8. November 2012

mu shin no shin

Es gibt einen Zustand des Ruhens in Gott, der völligen Entspannung aller geistigen
Tätigkeit, in dem man keinerlei Pläne macht, keine Entschlüsse fasst und erst recht
nicht handelt, sondern alles Künftige dem göttlichen Willen anheim stellt, sich gänzlich
dem Schicksal überlässt“. Dieser Zustand ist mir etwa zuteil geworden, nachdem
ein Erlebnis, das meine Kräfte überstieg, meine geistige Lebenskraft völlig aufgezehrt
und mich aller Aktivität beraubt hatte. Das Ruhen in Gott ist gegenüber
dem Versagen der Aktivität aus Mangel an Lebenskraft etwas völlig Neues und
Eigenartiges. Jenes war Totenstille.
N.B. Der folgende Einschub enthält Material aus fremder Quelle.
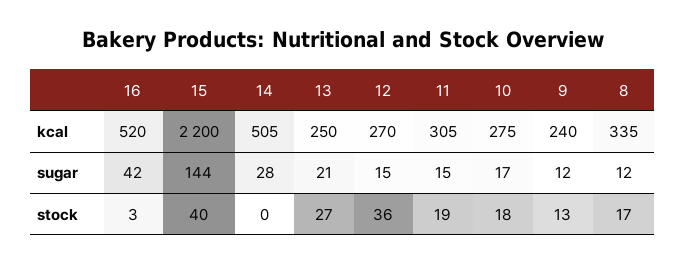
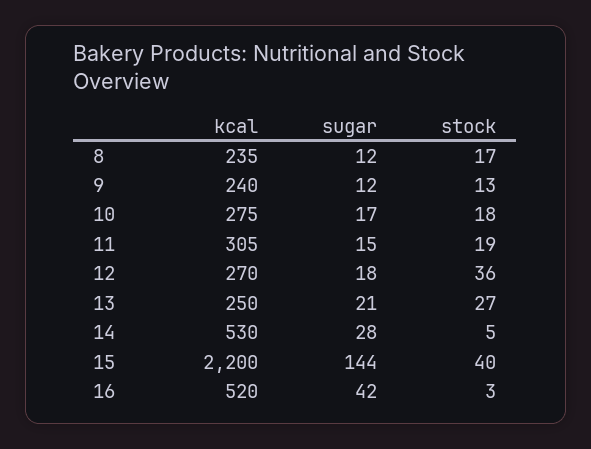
  {
    "16": {
      "kcal": 520,
      "sugar": 42,
      "stock": 3
    },
    "15": {
      "kcal": 2200,
      "sugar": 144,
      "stock": 40
    },
    "14": {
-     "kcal": 505,
+     "kcal": 530,
      "sugar": 28,
-     "stock": 0
+     "stock": 5
    },
    "13": {
      "kcal": 250,
      "sugar": 21,
      "stock": 27
    },
    "12": {
      "kcal": 270,
-     "sugar": 15,
+     "sugar": 18,
      "stock": 36
    },
    "11": {
      "kcal": 305,
      "sugar": 15,
      "stock": 19
    },
    "10": {
      "kcal": 275,
      "sugar": 17,
      "stock": 18
    },
    "9": {
      "kcal": 240,
      "sugar": 12,
      "stock": 13
    },
    "8": {
-     "kcal": 335,
+     "kcal": 235,
      "sugar": 12,
      "stock": 17
    }
  }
An ihre Stelle tritt nun das Gefühl des Geborgenseins,
des aller Sorge und Verantwortung und Verpflichtung zum Handeln
Enthobenseins. Und indem ich mich diesem Gefühl hingebe, beginnt nach und nach
neues Leben mich zu erfüllen und mich – ohne alle willentliche Anspannung – zu
neuer Betätigung zu treiben. Dieser belebende Zustrom erscheint als Ausfluss einer
Tätigkeit und einer Kraft, die nicht die meine ist und, ohne an die meine irgendwelche
Anforderungen zu stellen, in mir wirksam wird."